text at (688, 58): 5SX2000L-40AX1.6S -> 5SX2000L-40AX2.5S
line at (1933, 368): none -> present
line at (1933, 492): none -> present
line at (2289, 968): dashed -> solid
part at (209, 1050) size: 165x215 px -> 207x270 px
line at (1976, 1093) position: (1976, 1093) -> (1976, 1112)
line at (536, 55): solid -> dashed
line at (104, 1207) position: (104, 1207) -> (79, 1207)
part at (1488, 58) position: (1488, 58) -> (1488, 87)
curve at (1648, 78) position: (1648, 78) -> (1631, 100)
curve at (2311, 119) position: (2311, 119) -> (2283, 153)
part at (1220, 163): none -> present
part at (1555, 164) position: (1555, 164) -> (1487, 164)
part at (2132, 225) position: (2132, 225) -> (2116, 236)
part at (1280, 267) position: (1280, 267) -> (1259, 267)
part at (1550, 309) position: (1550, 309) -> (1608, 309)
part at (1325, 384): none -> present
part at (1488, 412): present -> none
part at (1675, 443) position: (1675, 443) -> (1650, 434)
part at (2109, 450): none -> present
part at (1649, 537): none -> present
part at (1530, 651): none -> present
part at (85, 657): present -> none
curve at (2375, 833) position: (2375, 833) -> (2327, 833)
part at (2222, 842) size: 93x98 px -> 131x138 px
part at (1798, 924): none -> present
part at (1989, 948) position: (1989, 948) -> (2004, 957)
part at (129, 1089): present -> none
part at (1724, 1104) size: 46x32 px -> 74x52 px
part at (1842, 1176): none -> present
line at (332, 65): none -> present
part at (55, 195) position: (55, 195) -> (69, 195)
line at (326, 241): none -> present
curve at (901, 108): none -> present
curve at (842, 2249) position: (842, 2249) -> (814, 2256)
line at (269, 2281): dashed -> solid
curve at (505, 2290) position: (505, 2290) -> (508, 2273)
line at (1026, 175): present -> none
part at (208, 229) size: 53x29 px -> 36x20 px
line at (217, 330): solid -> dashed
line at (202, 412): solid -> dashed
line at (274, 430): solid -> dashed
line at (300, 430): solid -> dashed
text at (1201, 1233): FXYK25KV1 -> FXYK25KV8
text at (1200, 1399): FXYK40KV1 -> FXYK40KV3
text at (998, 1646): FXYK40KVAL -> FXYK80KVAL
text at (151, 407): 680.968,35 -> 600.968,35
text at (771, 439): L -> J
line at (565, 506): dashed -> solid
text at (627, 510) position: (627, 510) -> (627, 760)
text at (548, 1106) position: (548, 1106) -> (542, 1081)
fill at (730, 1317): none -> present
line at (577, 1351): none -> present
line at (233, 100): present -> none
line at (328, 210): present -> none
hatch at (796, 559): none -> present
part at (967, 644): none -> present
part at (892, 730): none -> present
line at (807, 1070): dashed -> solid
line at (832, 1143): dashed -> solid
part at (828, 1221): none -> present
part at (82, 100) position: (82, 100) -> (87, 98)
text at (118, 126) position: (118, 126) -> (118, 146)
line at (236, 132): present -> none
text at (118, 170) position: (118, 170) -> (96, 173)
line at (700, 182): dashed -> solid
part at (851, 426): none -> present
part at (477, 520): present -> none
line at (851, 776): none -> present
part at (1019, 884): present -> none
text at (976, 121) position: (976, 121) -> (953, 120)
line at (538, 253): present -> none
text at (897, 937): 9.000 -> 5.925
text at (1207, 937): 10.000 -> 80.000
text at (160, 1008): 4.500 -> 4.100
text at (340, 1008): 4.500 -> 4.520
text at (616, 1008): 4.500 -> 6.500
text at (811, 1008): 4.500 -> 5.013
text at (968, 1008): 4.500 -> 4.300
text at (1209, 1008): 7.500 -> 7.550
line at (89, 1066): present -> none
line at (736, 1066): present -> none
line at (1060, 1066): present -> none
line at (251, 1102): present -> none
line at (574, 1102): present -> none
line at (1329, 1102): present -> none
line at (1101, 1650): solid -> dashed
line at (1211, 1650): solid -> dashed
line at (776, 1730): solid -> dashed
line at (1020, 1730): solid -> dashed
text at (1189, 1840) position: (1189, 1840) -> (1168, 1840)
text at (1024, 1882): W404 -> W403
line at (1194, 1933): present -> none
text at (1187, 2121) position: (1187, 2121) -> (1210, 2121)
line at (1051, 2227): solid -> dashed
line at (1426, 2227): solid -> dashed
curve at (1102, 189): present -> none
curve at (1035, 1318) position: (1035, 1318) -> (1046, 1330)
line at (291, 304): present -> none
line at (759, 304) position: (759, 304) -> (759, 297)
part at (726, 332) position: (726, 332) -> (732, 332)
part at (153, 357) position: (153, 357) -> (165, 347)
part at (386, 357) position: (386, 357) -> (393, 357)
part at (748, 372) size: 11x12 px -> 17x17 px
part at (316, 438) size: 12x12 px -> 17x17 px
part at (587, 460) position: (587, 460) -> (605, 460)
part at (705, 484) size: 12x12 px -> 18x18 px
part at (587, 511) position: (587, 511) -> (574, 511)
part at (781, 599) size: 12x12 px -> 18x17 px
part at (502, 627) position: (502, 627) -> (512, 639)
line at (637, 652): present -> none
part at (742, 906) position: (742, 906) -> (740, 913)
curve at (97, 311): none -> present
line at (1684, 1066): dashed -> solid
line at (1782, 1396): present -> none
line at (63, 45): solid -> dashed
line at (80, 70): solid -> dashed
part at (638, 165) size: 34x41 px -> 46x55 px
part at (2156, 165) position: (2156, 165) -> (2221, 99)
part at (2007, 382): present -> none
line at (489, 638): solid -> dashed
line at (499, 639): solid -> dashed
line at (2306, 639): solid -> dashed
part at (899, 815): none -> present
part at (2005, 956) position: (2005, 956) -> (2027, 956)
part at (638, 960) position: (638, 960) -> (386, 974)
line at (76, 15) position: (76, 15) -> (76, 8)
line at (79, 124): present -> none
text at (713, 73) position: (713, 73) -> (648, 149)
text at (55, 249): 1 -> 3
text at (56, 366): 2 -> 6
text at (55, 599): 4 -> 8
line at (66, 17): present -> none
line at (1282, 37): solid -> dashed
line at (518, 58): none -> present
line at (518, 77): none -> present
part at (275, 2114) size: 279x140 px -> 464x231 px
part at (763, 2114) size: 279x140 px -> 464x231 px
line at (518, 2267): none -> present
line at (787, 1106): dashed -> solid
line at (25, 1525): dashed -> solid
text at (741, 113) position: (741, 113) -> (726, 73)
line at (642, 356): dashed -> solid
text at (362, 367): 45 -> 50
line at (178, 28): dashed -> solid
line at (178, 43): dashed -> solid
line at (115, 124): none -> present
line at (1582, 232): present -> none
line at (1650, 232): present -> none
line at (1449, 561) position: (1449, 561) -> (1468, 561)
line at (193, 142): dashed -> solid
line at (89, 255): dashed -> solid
^^^^^^^^
Rewrite all of the records above, replacing each occurrence of "dashed" with "broken" and changing nothing else.

text at (688, 58): 5SX2000L-40AX1.6S -> 5SX2000L-40AX2.5S
line at (1933, 368): none -> present
line at (1933, 492): none -> present
line at (2289, 968): broken -> solid
part at (209, 1050) size: 165x215 px -> 207x270 px
line at (1976, 1093) position: (1976, 1093) -> (1976, 1112)
line at (536, 55): solid -> broken
line at (104, 1207) position: (104, 1207) -> (79, 1207)
part at (1488, 58) position: (1488, 58) -> (1488, 87)
curve at (1648, 78) position: (1648, 78) -> (1631, 100)
curve at (2311, 119) position: (2311, 119) -> (2283, 153)
part at (1220, 163): none -> present
part at (1555, 164) position: (1555, 164) -> (1487, 164)
part at (2132, 225) position: (2132, 225) -> (2116, 236)
part at (1280, 267) position: (1280, 267) -> (1259, 267)
part at (1550, 309) position: (1550, 309) -> (1608, 309)
part at (1325, 384): none -> present
part at (1488, 412): present -> none
part at (1675, 443) position: (1675, 443) -> (1650, 434)
part at (2109, 450): none -> present
part at (1649, 537): none -> present
part at (1530, 651): none -> present
part at (85, 657): present -> none
curve at (2375, 833) position: (2375, 833) -> (2327, 833)
part at (2222, 842) size: 93x98 px -> 131x138 px
part at (1798, 924): none -> present
part at (1989, 948) position: (1989, 948) -> (2004, 957)
part at (129, 1089): present -> none
part at (1724, 1104) size: 46x32 px -> 74x52 px
part at (1842, 1176): none -> present
line at (332, 65): none -> present
part at (55, 195) position: (55, 195) -> (69, 195)
line at (326, 241): none -> present
curve at (901, 108): none -> present
curve at (842, 2249) position: (842, 2249) -> (814, 2256)
line at (269, 2281): broken -> solid
curve at (505, 2290) position: (505, 2290) -> (508, 2273)
line at (1026, 175): present -> none
part at (208, 229) size: 53x29 px -> 36x20 px
line at (217, 330): solid -> broken
line at (202, 412): solid -> broken
line at (274, 430): solid -> broken
line at (300, 430): solid -> broken
text at (1201, 1233): FXYK25KV1 -> FXYK25KV8
text at (1200, 1399): FXYK40KV1 -> FXYK40KV3
text at (998, 1646): FXYK40KVAL -> FXYK80KVAL
text at (151, 407): 680.968,35 -> 600.968,35
text at (771, 439): L -> J
line at (565, 506): broken -> solid
text at (627, 510) position: (627, 510) -> (627, 760)
text at (548, 1106) position: (548, 1106) -> (542, 1081)
fill at (730, 1317): none -> present
line at (577, 1351): none -> present
line at (233, 100): present -> none
line at (328, 210): present -> none
hatch at (796, 559): none -> present
part at (967, 644): none -> present
part at (892, 730): none -> present
line at (807, 1070): broken -> solid
line at (832, 1143): broken -> solid
part at (828, 1221): none -> present
part at (82, 100) position: (82, 100) -> (87, 98)
text at (118, 126) position: (118, 126) -> (118, 146)
line at (236, 132): present -> none
text at (118, 170) position: (118, 170) -> (96, 173)
line at (700, 182): broken -> solid
part at (851, 426): none -> present
part at (477, 520): present -> none
line at (851, 776): none -> present
part at (1019, 884): present -> none
text at (976, 121) position: (976, 121) -> (953, 120)
line at (538, 253): present -> none
text at (897, 937): 9.000 -> 5.925
text at (1207, 937): 10.000 -> 80.000
text at (160, 1008): 4.500 -> 4.100
text at (340, 1008): 4.500 -> 4.520
text at (616, 1008): 4.500 -> 6.500
text at (811, 1008): 4.500 -> 5.013
text at (968, 1008): 4.500 -> 4.300
text at (1209, 1008): 7.500 -> 7.550
line at (89, 1066): present -> none
line at (736, 1066): present -> none
line at (1060, 1066): present -> none
line at (251, 1102): present -> none
line at (574, 1102): present -> none
line at (1329, 1102): present -> none
line at (1101, 1650): solid -> broken
line at (1211, 1650): solid -> broken
line at (776, 1730): solid -> broken
line at (1020, 1730): solid -> broken
text at (1189, 1840) position: (1189, 1840) -> (1168, 1840)
text at (1024, 1882): W404 -> W403
line at (1194, 1933): present -> none
text at (1187, 2121) position: (1187, 2121) -> (1210, 2121)
line at (1051, 2227): solid -> broken
line at (1426, 2227): solid -> broken
curve at (1102, 189): present -> none
curve at (1035, 1318) position: (1035, 1318) -> (1046, 1330)
line at (291, 304): present -> none
line at (759, 304) position: (759, 304) -> (759, 297)
part at (726, 332) position: (726, 332) -> (732, 332)
part at (153, 357) position: (153, 357) -> (165, 347)
part at (386, 357) position: (386, 357) -> (393, 357)
part at (748, 372) size: 11x12 px -> 17x17 px
part at (316, 438) size: 12x12 px -> 17x17 px
part at (587, 460) position: (587, 460) -> (605, 460)
part at (705, 484) size: 12x12 px -> 18x18 px
part at (587, 511) position: (587, 511) -> (574, 511)
part at (781, 599) size: 12x12 px -> 18x17 px
part at (502, 627) position: (502, 627) -> (512, 639)
line at (637, 652): present -> none
part at (742, 906) position: (742, 906) -> (740, 913)
curve at (97, 311): none -> present
line at (1684, 1066): broken -> solid
line at (1782, 1396): present -> none
line at (63, 45): solid -> broken
line at (80, 70): solid -> broken
part at (638, 165) size: 34x41 px -> 46x55 px
part at (2156, 165) position: (2156, 165) -> (2221, 99)
part at (2007, 382): present -> none
line at (489, 638): solid -> broken
line at (499, 639): solid -> broken
line at (2306, 639): solid -> broken
part at (899, 815): none -> present
part at (2005, 956) position: (2005, 956) -> (2027, 956)
part at (638, 960) position: (638, 960) -> (386, 974)
line at (76, 15) position: (76, 15) -> (76, 8)
line at (79, 124): present -> none
text at (713, 73) position: (713, 73) -> (648, 149)
text at (55, 249): 1 -> 3
text at (56, 366): 2 -> 6
text at (55, 599): 4 -> 8
line at (66, 17): present -> none
line at (1282, 37): solid -> broken
line at (518, 58): none -> present
line at (518, 77): none -> present
part at (275, 2114) size: 279x140 px -> 464x231 px
part at (763, 2114) size: 279x140 px -> 464x231 px
line at (518, 2267): none -> present
line at (787, 1106): broken -> solid
line at (25, 1525): broken -> solid
text at (741, 113) position: (741, 113) -> (726, 73)
line at (642, 356): broken -> solid
text at (362, 367): 45 -> 50
line at (178, 28): broken -> solid
line at (178, 43): broken -> solid
line at (115, 124): none -> present
line at (1582, 232): present -> none
line at (1650, 232): present -> none
line at (1449, 561) position: (1449, 561) -> (1468, 561)
line at (193, 142): broken -> solid
line at (89, 255): broken -> solid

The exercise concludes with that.